• Exercise instructions: Copy the lines starting at the one that contains "family: Tyrannidae" and ending with the last line of the material, swapping "scientific name" for "binomial name" and leaving everything else unchanged.
----------
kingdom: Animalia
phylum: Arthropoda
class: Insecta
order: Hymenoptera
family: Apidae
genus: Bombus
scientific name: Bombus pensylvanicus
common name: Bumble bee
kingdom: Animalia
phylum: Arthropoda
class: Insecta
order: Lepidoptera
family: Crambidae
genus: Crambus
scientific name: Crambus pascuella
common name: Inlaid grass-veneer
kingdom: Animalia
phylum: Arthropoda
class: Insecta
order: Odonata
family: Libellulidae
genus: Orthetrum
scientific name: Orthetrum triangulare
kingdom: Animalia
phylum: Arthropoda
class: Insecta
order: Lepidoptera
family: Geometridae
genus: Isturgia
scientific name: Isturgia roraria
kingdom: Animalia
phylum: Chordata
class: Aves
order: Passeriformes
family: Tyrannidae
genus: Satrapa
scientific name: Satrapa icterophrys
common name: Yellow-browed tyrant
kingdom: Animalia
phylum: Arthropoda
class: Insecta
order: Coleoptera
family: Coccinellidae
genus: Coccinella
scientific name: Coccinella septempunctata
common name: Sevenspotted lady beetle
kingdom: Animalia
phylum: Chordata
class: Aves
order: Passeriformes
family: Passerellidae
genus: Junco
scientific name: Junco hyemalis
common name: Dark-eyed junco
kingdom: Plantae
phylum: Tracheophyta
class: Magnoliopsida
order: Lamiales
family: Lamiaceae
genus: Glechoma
----------
• Solution:
family: Tyrannidae
genus: Satrapa
binomial name: Satrapa icterophrys
common name: Yellow-browed tyrant
kingdom: Animalia
phylum: Arthropoda
class: Insecta
order: Coleoptera
family: Coccinellidae
genus: Coccinella
binomial name: Coccinella septempunctata
common name: Sevenspotted lady beetle
kingdom: Animalia
phylum: Chordata
class: Aves
order: Passeriformes
family: Passerellidae
genus: Junco
binomial name: Junco hyemalis
common name: Dark-eyed junco
kingdom: Plantae
phylum: Tracheophyta
class: Magnoliopsida
order: Lamiales
family: Lamiaceae
genus: Glechoma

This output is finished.